### Activity
Your task is to output all the records below, word for word.

### Recorded data

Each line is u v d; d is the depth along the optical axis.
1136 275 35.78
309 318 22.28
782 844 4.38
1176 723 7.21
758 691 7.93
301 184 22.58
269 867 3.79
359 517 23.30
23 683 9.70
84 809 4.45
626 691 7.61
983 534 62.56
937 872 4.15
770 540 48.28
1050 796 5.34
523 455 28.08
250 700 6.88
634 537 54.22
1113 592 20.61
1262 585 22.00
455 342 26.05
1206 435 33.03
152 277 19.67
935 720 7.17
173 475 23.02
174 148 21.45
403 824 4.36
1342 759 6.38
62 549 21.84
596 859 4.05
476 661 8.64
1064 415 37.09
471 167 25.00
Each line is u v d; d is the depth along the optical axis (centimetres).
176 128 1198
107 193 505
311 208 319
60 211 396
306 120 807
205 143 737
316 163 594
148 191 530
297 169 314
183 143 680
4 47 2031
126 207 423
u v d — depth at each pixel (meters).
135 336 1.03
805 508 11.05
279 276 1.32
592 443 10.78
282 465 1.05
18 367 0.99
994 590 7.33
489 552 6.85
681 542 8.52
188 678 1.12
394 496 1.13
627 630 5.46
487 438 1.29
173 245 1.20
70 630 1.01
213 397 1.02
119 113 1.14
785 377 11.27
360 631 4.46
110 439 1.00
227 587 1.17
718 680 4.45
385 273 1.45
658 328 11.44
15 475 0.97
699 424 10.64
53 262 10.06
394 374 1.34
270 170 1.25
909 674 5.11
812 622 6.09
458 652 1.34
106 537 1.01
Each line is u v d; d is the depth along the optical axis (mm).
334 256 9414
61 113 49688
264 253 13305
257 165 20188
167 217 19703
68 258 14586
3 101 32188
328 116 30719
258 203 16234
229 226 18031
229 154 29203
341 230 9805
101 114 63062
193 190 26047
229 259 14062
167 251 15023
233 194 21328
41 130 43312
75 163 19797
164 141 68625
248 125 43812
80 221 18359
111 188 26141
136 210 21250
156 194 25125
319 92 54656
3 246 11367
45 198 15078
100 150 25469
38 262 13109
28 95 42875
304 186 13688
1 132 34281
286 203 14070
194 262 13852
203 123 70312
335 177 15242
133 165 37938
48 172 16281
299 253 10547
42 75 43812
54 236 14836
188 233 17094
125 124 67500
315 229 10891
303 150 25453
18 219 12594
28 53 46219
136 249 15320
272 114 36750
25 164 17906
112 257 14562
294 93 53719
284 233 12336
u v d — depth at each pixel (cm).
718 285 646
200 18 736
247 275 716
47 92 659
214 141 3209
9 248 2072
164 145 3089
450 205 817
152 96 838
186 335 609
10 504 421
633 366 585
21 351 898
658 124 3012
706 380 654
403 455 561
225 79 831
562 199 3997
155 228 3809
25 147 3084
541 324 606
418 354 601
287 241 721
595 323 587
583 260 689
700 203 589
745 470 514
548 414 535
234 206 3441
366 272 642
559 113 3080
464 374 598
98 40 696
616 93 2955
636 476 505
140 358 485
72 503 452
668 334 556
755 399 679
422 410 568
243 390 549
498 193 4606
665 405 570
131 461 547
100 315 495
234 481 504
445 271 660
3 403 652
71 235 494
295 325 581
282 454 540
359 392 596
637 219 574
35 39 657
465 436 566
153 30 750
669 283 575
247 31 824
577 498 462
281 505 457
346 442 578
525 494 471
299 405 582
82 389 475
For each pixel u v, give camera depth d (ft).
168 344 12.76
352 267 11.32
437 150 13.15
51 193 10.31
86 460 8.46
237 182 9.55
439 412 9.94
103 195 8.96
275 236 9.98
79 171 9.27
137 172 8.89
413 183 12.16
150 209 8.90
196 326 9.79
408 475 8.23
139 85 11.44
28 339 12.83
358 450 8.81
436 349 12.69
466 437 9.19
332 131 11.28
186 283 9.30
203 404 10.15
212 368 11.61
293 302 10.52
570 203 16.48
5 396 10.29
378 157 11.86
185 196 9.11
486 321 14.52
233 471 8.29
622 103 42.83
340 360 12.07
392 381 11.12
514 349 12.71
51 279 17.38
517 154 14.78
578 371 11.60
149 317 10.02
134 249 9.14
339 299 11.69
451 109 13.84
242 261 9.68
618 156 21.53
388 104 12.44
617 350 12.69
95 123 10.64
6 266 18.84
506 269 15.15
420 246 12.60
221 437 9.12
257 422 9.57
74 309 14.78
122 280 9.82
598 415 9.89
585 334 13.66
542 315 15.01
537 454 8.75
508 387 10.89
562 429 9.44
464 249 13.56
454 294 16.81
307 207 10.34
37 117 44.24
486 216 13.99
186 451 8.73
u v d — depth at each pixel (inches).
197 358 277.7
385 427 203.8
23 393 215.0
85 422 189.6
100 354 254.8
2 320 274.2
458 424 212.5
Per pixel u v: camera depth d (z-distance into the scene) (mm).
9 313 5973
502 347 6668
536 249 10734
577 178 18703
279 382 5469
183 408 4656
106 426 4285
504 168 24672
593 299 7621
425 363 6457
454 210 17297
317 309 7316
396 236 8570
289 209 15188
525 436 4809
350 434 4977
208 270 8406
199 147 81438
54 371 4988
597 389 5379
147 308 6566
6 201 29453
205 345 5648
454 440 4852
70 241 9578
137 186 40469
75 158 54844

### Expected answer
Each line is u v d; d is the depth along the optical axis.
1136 275 35.78
309 318 22.28
782 844 4.38
1176 723 7.21
758 691 7.93
301 184 22.58
269 867 3.79
359 517 23.30
23 683 9.70
84 809 4.45
626 691 7.61
983 534 62.56
937 872 4.15
770 540 48.28
1050 796 5.34
523 455 28.08
250 700 6.88
634 537 54.22
1113 592 20.61
1262 585 22.00
455 342 26.05
1206 435 33.03
152 277 19.67
935 720 7.17
173 475 23.02
174 148 21.45
403 824 4.36
1342 759 6.38
62 549 21.84
596 859 4.05
476 661 8.64
1064 415 37.09
471 167 25.00
Each line is u v d; d is the depth along the optical axis (centimetres).
176 128 1198
107 193 505
311 208 319
60 211 396
306 120 807
205 143 737
316 163 594
148 191 530
297 169 314
183 143 680
4 47 2031
126 207 423
u v d — depth at each pixel (meters).
135 336 1.03
805 508 11.05
279 276 1.32
592 443 10.78
282 465 1.05
18 367 0.99
994 590 7.33
489 552 6.85
681 542 8.52
188 678 1.12
394 496 1.13
627 630 5.46
487 438 1.29
173 245 1.20
70 630 1.01
213 397 1.02
119 113 1.14
785 377 11.27
360 631 4.46
110 439 1.00
227 587 1.17
718 680 4.45
385 273 1.45
658 328 11.44
15 475 0.97
699 424 10.64
53 262 10.06
394 374 1.34
270 170 1.25
909 674 5.11
812 622 6.09
458 652 1.34
106 537 1.01
Each line is u v d; d is the depth along the optical axis (mm).
334 256 9414
61 113 49688
264 253 13305
257 165 20188
167 217 19703
68 258 14586
3 101 32188
328 116 30719
258 203 16234
229 226 18031
229 154 29203
341 230 9805
101 114 63062
193 190 26047
229 259 14062
167 251 15023
233 194 21328
41 130 43312
75 163 19797
164 141 68625
248 125 43812
80 221 18359
111 188 26141
136 210 21250
156 194 25125
319 92 54656
3 246 11367
45 198 15078
100 150 25469
38 262 13109
28 95 42875
304 186 13688
1 132 34281
286 203 14070
194 262 13852
203 123 70312
335 177 15242
133 165 37938
48 172 16281
299 253 10547
42 75 43812
54 236 14836
188 233 17094
125 124 67500
315 229 10891
303 150 25453
18 219 12594
28 53 46219
136 249 15320
272 114 36750
25 164 17906
112 257 14562
294 93 53719
284 233 12336
u v d — depth at each pixel (cm).
718 285 646
200 18 736
247 275 716
47 92 659
214 141 3209
9 248 2072
164 145 3089
450 205 817
152 96 838
186 335 609
10 504 421
633 366 585
21 351 898
658 124 3012
706 380 654
403 455 561
225 79 831
562 199 3997
155 228 3809
25 147 3084
541 324 606
418 354 601
287 241 721
595 323 587
583 260 689
700 203 589
745 470 514
548 414 535
234 206 3441
366 272 642
559 113 3080
464 374 598
98 40 696
616 93 2955
636 476 505
140 358 485
72 503 452
668 334 556
755 399 679
422 410 568
243 390 549
498 193 4606
665 405 570
131 461 547
100 315 495
234 481 504
445 271 660
3 403 652
71 235 494
295 325 581
282 454 540
359 392 596
637 219 574
35 39 657
465 436 566
153 30 750
669 283 575
247 31 824
577 498 462
281 505 457
346 442 578
525 494 471
299 405 582
82 389 475
For each pixel u v, give camera depth d (ft).
168 344 12.76
352 267 11.32
437 150 13.15
51 193 10.31
86 460 8.46
237 182 9.55
439 412 9.94
103 195 8.96
275 236 9.98
79 171 9.27
137 172 8.89
413 183 12.16
150 209 8.90
196 326 9.79
408 475 8.23
139 85 11.44
28 339 12.83
358 450 8.81
436 349 12.69
466 437 9.19
332 131 11.28
186 283 9.30
203 404 10.15
212 368 11.61
293 302 10.52
570 203 16.48
5 396 10.29
378 157 11.86
185 196 9.11
486 321 14.52
233 471 8.29
622 103 42.83
340 360 12.07
392 381 11.12
514 349 12.71
51 279 17.38
517 154 14.78
578 371 11.60
149 317 10.02
134 249 9.14
339 299 11.69
451 109 13.84
242 261 9.68
618 156 21.53
388 104 12.44
617 350 12.69
95 123 10.64
6 266 18.84
506 269 15.15
420 246 12.60
221 437 9.12
257 422 9.57
74 309 14.78
122 280 9.82
598 415 9.89
585 334 13.66
542 315 15.01
537 454 8.75
508 387 10.89
562 429 9.44
464 249 13.56
454 294 16.81
307 207 10.34
37 117 44.24
486 216 13.99
186 451 8.73
u v d — depth at each pixel (inches).
197 358 277.7
385 427 203.8
23 393 215.0
85 422 189.6
100 354 254.8
2 320 274.2
458 424 212.5
Per pixel u v: camera depth d (z-distance into the scene) (mm).
9 313 5973
502 347 6668
536 249 10734
577 178 18703
279 382 5469
183 408 4656
106 426 4285
504 168 24672
593 299 7621
425 363 6457
454 210 17297
317 309 7316
396 236 8570
289 209 15188
525 436 4809
350 434 4977
208 270 8406
199 147 81438
54 371 4988
597 389 5379
147 308 6566
6 201 29453
205 345 5648
454 440 4852
70 241 9578
137 186 40469
75 158 54844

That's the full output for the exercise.